The request.
Rewrite the data below as a numbered list, one item per line, and leave out any blank lines.

• • • • •

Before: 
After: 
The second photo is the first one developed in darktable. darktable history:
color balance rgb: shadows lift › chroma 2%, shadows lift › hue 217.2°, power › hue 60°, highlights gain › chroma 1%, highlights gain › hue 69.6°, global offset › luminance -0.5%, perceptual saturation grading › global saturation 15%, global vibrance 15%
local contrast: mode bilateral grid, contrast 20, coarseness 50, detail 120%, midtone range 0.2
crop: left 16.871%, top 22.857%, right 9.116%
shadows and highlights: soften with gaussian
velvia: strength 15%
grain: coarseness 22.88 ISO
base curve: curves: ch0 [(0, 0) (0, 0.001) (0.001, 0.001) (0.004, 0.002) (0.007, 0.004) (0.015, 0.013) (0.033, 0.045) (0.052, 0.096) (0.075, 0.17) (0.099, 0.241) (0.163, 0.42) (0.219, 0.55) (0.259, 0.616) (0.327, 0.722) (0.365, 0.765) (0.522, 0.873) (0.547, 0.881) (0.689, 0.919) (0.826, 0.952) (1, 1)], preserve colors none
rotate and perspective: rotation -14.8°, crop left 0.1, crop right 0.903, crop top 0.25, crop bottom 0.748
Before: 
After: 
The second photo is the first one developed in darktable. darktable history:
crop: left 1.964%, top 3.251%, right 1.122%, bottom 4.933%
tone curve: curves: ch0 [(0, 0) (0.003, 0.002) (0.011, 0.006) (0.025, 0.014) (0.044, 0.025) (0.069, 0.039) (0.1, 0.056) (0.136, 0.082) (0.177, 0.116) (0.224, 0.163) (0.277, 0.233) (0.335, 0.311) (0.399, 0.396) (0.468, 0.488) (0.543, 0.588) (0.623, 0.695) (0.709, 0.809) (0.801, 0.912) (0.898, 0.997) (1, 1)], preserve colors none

• • • • •

Correct response.
1. Before: 
2. After: 
3. The second photo is the first one developed in darktable. darktable history:
4. color balance rgb: shadows lift › chroma 2%, shadows lift › hue 217.2°, power › hue 60°, highlights gain › chroma 1%, highlights gain › hue 69.6°, global offset › luminance -0.5%, perceptual saturation grading › global saturation 15%, global vibrance 15%
5. local contrast: mode bilateral grid, contrast 20, coarseness 50, detail 120%, midtone range 0.2
6. crop: left 16.871%, top 22.857%, right 9.116%
7. shadows and highlights: soften with gaussian
8. velvia: strength 15%
9. grain: coarseness 22.88 ISO
10. base curve: curves: ch0 [(0, 0) (0, 0.001) (0.001, 0.001) (0.004, 0.002) (0.007, 0.004) (0.015, 0.013) (0.033, 0.045) (0.052, 0.096) (0.075, 0.17) (0.099, 0.241) (0.163, 0.42) (0.219, 0.55) (0.259, 0.616) (0.327, 0.722) (0.365, 0.765) (0.522, 0.873) (0.547, 0.881) (0.689, 0.919) (0.826, 0.952) (1, 1)], preserve colors none
11. rotate and perspective: rotation -14.8°, crop left 0.1, crop right 0.903, crop top 0.25, crop bottom 0.748
12. Before: 
13. After: 
14. The second photo is the first one developed in darktable. darktable history:
15. crop: left 1.964%, top 3.251%, right 1.122%, bottom 4.933%
16. tone curve: curves: ch0 [(0, 0) (0.003, 0.002) (0.011, 0.006) (0.025, 0.014) (0.044, 0.025) (0.069, 0.039) (0.1, 0.056) (0.136, 0.082) (0.177, 0.116) (0.224, 0.163) (0.277, 0.233) (0.335, 0.311) (0.399, 0.396) (0.468, 0.488) (0.543, 0.588) (0.623, 0.695) (0.709, 0.809) (0.801, 0.912) (0.898, 0.997) (1, 1)], preserve colors none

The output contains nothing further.